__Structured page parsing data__
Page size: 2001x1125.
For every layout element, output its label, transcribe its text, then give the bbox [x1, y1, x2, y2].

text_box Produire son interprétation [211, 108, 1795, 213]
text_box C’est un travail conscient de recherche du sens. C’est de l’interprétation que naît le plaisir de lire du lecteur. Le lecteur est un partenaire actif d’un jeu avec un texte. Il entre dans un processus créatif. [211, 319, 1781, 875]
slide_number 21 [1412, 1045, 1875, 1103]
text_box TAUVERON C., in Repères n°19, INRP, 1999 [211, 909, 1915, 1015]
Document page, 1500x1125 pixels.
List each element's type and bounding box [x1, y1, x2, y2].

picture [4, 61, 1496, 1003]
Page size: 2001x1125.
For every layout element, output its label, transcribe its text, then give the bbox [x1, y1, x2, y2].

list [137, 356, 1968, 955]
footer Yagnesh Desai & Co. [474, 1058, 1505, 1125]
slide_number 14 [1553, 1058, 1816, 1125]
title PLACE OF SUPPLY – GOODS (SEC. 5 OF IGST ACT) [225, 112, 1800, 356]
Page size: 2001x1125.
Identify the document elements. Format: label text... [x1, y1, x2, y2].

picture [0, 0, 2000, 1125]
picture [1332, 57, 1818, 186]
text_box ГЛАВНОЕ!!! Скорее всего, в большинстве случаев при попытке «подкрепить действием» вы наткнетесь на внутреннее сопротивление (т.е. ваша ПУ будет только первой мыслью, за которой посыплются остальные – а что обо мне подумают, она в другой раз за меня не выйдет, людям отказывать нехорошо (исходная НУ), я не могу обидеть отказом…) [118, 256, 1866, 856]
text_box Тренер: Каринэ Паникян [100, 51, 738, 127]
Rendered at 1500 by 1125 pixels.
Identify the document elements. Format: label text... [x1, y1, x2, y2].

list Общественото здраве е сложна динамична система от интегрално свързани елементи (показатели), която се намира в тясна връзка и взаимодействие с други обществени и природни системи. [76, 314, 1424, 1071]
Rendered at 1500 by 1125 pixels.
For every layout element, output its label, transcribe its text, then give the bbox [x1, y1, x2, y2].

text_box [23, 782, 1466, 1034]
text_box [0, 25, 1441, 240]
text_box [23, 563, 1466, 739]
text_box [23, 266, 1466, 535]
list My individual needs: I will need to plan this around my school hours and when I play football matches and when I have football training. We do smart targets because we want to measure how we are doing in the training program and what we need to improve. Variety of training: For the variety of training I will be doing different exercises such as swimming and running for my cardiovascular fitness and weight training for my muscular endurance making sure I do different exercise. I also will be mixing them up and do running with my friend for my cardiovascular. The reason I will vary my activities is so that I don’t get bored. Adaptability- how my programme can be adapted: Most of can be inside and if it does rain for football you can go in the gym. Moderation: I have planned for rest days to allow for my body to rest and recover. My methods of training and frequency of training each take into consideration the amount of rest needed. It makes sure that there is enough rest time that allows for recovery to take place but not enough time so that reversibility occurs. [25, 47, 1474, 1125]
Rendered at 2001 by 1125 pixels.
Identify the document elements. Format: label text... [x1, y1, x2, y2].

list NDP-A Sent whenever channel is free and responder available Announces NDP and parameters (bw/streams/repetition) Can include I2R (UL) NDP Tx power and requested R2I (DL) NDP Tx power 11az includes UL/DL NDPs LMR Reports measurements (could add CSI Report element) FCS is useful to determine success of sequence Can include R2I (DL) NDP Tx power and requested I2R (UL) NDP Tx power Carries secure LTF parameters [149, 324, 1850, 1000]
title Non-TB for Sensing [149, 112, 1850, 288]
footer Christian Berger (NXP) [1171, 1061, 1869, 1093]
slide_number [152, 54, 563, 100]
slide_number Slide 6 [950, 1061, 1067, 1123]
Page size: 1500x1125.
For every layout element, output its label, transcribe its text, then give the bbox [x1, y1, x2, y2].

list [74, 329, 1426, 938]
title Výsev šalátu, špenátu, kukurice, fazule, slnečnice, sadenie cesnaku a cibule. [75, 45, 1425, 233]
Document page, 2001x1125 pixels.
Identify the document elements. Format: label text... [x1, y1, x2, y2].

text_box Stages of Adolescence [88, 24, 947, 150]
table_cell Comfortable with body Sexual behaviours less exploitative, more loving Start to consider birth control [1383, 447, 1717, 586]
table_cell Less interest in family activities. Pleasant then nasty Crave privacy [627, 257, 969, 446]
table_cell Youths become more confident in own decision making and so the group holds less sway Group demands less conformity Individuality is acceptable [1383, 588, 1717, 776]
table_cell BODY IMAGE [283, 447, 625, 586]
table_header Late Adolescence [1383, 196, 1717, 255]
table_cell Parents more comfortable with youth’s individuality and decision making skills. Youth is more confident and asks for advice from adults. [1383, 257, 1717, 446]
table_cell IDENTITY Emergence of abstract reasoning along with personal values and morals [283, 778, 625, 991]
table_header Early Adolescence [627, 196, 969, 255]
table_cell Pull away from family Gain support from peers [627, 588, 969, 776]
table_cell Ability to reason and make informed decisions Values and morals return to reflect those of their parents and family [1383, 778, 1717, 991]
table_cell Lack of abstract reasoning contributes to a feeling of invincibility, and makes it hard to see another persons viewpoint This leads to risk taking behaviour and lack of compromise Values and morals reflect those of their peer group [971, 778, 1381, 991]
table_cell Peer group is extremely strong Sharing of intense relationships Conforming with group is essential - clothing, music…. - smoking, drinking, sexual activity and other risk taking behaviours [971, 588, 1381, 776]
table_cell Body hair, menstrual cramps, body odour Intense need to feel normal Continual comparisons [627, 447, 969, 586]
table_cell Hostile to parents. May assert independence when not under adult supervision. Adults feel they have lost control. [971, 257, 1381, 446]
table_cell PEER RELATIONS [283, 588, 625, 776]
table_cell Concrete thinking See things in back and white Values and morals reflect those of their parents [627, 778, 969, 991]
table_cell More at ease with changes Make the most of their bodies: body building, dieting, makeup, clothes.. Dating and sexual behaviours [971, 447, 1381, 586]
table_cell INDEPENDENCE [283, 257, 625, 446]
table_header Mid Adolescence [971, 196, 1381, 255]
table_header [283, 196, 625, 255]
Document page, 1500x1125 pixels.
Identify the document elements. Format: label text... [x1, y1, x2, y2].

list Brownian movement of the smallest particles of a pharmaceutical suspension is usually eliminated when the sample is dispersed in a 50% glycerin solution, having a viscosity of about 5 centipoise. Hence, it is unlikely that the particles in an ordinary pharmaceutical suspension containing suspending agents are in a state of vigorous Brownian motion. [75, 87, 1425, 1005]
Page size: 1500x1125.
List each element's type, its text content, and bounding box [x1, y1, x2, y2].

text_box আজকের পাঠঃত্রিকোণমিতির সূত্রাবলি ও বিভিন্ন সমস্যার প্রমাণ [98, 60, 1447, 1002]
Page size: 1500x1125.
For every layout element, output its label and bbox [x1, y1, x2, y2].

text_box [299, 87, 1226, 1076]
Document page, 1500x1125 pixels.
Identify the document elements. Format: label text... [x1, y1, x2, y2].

__Your task__
Write out again every entry above, exactly as given.

__Task result__
Page size: 2001x1125.
For every layout element, output its label, transcribe its text, then give the bbox [x1, y1, x2, y2].

text_box Produire son interprétation [211, 108, 1795, 213]
text_box C’est un travail conscient de recherche du sens. C’est de l’interprétation que naît le plaisir de lire du lecteur. Le lecteur est un partenaire actif d’un jeu avec un texte. Il entre dans un processus créatif. [211, 319, 1781, 875]
slide_number 21 [1412, 1045, 1875, 1103]
text_box TAUVERON C., in Repères n°19, INRP, 1999 [211, 909, 1915, 1015]
Document page, 1500x1125 pixels.
List each element's type and bounding box [x1, y1, x2, y2].

picture [4, 61, 1496, 1003]
Page size: 2001x1125.
For every layout element, output its label, transcribe its text, then give the bbox [x1, y1, x2, y2].

list [137, 356, 1968, 955]
footer Yagnesh Desai & Co. [474, 1058, 1505, 1125]
slide_number 14 [1553, 1058, 1816, 1125]
title PLACE OF SUPPLY – GOODS (SEC. 5 OF IGST ACT) [225, 112, 1800, 356]
Page size: 2001x1125.
Identify the document elements. Format: label text... [x1, y1, x2, y2].

picture [0, 0, 2000, 1125]
picture [1332, 57, 1818, 186]
text_box ГЛАВНОЕ!!! Скорее всего, в большинстве случаев при попытке «подкрепить действием» вы наткнетесь на внутреннее сопротивление (т.е. ваша ПУ будет только первой мыслью, за которой посыплются остальные – а что обо мне подумают, она в другой раз за меня не выйдет, людям отказывать нехорошо (исходная НУ), я не могу обидеть отказом…) [118, 256, 1866, 856]
text_box Тренер: Каринэ Паникян [100, 51, 738, 127]
Rendered at 1500 by 1125 pixels.
Identify the document elements. Format: label text... [x1, y1, x2, y2].

list Общественото здраве е сложна динамична система от интегрално свързани елементи (показатели), която се намира в тясна връзка и взаимодействие с други обществени и природни системи. [76, 314, 1424, 1071]
Rendered at 1500 by 1125 pixels.
For every layout element, output its label, transcribe its text, then give the bbox [x1, y1, x2, y2].

text_box [23, 782, 1466, 1034]
text_box [0, 25, 1441, 240]
text_box [23, 563, 1466, 739]
text_box [23, 266, 1466, 535]
list My individual needs: I will need to plan this around my school hours and when I play football matches and when I have football training. We do smart targets because we want to measure how we are doing in the training program and what we need to improve. Variety of training: For the variety of training I will be doing different exercises such as swimming and running for my cardiovascular fitness and weight training for my muscular endurance making sure I do different exercise. I also will be mixing them up and do running with my friend for my cardiovascular. The reason I will vary my activities is so that I don’t get bored. Adaptability- how my programme can be adapted: Most of can be inside and if it does rain for football you can go in the gym. Moderation: I have planned for rest days to allow for my body to rest and recover. My methods of training and frequency of training each take into consideration the amount of rest needed. It makes sure that there is enough rest time that allows for recovery to take place but not enough time so that reversibility occurs. [25, 47, 1474, 1125]
Rendered at 2001 by 1125 pixels.
Identify the document elements. Format: label text... [x1, y1, x2, y2].

list NDP-A Sent whenever channel is free and responder available Announces NDP and parameters (bw/streams/repetition) Can include I2R (UL) NDP Tx power and requested R2I (DL) NDP Tx power 11az includes UL/DL NDPs LMR Reports measurements (could add CSI Report element) FCS is useful to determine success of sequence Can include R2I (DL) NDP Tx power and requested I2R (UL) NDP Tx power Carries secure LTF parameters [149, 324, 1850, 1000]
title Non-TB for Sensing [149, 112, 1850, 288]
footer Christian Berger (NXP) [1171, 1061, 1869, 1093]
slide_number [152, 54, 563, 100]
slide_number Slide 6 [950, 1061, 1067, 1123]
Page size: 1500x1125.
For every layout element, output its label, transcribe its text, then give the bbox [x1, y1, x2, y2].

list [74, 329, 1426, 938]
title Výsev šalátu, špenátu, kukurice, fazule, slnečnice, sadenie cesnaku a cibule. [75, 45, 1425, 233]
Document page, 2001x1125 pixels.
Identify the document elements. Format: label text... [x1, y1, x2, y2].

text_box Stages of Adolescence [88, 24, 947, 150]
table_cell Comfortable with body Sexual behaviours less exploitative, more loving Start to consider birth control [1383, 447, 1717, 586]
table_cell Less interest in family activities. Pleasant then nasty Crave privacy [627, 257, 969, 446]
table_cell Youths become more confident in own decision making and so the group holds less sway Group demands less conformity Individuality is acceptable [1383, 588, 1717, 776]
table_cell BODY IMAGE [283, 447, 625, 586]
table_header Late Adolescence [1383, 196, 1717, 255]
table_cell Parents more comfortable with youth’s individuality and decision making skills. Youth is more confident and asks for advice from adults. [1383, 257, 1717, 446]
table_cell IDENTITY Emergence of abstract reasoning along with personal values and morals [283, 778, 625, 991]
table_header Early Adolescence [627, 196, 969, 255]
table_cell Pull away from family Gain support from peers [627, 588, 969, 776]
table_cell Ability to reason and make informed decisions Values and morals return to reflect those of their parents and family [1383, 778, 1717, 991]
table_cell Lack of abstract reasoning contributes to a feeling of invincibility, and makes it hard to see another persons viewpoint This leads to risk taking behaviour and lack of compromise Values and morals reflect those of their peer group [971, 778, 1381, 991]
table_cell Peer group is extremely strong Sharing of intense relationships Conforming with group is essential - clothing, music…. - smoking, drinking, sexual activity and other risk taking behaviours [971, 588, 1381, 776]
table_cell Body hair, menstrual cramps, body odour Intense need to feel normal Continual comparisons [627, 447, 969, 586]
table_cell Hostile to parents. May assert independence when not under adult supervision. Adults feel they have lost control. [971, 257, 1381, 446]
table_cell PEER RELATIONS [283, 588, 625, 776]
table_cell Concrete thinking See things in back and white Values and morals reflect those of their parents [627, 778, 969, 991]
table_cell More at ease with changes Make the most of their bodies: body building, dieting, makeup, clothes.. Dating and sexual behaviours [971, 447, 1381, 586]
table_cell INDEPENDENCE [283, 257, 625, 446]
table_header Mid Adolescence [971, 196, 1381, 255]
table_header [283, 196, 625, 255]
Document page, 1500x1125 pixels.
Identify the document elements. Format: label text... [x1, y1, x2, y2].

list Brownian movement of the smallest particles of a pharmaceutical suspension is usually eliminated when the sample is dispersed in a 50% glycerin solution, having a viscosity of about 5 centipoise. Hence, it is unlikely that the particles in an ordinary pharmaceutical suspension containing suspending agents are in a state of vigorous Brownian motion. [75, 87, 1425, 1005]
Page size: 1500x1125.
List each element's type, its text content, and bounding box [x1, y1, x2, y2].

text_box আজকের পাঠঃত্রিকোণমিতির সূত্রাবলি ও বিভিন্ন সমস্যার প্রমাণ [98, 60, 1447, 1002]
Page size: 1500x1125.
For every layout element, output its label and bbox [x1, y1, x2, y2].

text_box [299, 87, 1226, 1076]
Document page, 1500x1125 pixels.
Identify the document elements. Format: label text... [x1, y1, x2, y2].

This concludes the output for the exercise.